What you have to do
List every line of the data below that contains the word "upper". Case matters.

[Chart understanding data]
*** Begin section ***

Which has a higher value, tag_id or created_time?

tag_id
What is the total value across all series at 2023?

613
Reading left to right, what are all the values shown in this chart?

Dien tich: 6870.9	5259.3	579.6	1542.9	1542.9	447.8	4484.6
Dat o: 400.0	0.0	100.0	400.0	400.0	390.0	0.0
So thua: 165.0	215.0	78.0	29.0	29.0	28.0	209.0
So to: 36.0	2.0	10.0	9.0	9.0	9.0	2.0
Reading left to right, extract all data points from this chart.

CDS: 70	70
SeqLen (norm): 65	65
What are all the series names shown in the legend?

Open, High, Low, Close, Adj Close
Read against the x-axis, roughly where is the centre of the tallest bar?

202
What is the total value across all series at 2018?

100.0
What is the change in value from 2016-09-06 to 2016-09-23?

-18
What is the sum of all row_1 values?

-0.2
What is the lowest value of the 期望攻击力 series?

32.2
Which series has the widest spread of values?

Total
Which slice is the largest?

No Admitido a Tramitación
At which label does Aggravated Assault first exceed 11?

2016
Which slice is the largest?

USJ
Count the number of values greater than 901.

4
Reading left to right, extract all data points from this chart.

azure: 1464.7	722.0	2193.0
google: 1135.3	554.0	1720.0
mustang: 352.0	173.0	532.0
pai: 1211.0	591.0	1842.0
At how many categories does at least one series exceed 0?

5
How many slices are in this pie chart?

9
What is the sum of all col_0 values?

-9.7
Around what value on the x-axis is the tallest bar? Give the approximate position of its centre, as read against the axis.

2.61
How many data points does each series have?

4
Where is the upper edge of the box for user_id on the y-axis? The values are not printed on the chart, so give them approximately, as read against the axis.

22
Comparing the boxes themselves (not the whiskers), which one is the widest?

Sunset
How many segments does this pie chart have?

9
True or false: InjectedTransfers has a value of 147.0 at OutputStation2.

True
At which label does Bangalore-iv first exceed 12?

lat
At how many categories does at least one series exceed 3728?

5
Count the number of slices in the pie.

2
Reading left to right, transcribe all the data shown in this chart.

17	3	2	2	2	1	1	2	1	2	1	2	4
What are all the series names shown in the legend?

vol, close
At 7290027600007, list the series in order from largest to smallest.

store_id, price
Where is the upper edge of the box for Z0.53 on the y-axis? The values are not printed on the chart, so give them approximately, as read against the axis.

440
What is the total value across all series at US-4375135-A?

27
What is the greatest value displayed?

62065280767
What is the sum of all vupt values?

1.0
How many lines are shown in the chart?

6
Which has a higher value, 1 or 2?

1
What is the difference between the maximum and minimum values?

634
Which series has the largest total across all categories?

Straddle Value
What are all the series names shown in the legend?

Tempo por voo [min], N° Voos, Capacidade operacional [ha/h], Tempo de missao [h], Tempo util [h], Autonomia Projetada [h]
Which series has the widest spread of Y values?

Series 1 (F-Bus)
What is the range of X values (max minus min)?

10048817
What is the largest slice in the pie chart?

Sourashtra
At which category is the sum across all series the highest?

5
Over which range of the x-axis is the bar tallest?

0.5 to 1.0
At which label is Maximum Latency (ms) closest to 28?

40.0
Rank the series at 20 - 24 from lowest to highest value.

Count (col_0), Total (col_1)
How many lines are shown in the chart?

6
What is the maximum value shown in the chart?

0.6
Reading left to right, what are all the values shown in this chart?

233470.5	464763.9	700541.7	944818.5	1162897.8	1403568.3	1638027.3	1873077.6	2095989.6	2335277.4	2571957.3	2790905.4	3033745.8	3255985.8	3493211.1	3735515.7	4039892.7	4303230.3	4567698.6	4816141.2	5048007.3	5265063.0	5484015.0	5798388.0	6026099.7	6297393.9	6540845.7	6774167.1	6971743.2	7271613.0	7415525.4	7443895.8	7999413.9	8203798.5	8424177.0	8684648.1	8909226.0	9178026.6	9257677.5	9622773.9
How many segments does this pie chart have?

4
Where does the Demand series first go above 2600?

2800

*** End section ***

Answer to the exercise
Where is the upper edge of the box for user_id on the y-axis? The values are not printed on the chart, so give them approximately, as read against the axis.
Where is the upper edge of the box for Z0.53 on the y-axis? The values are not printed on the chart, so give them approximately, as read against the axis.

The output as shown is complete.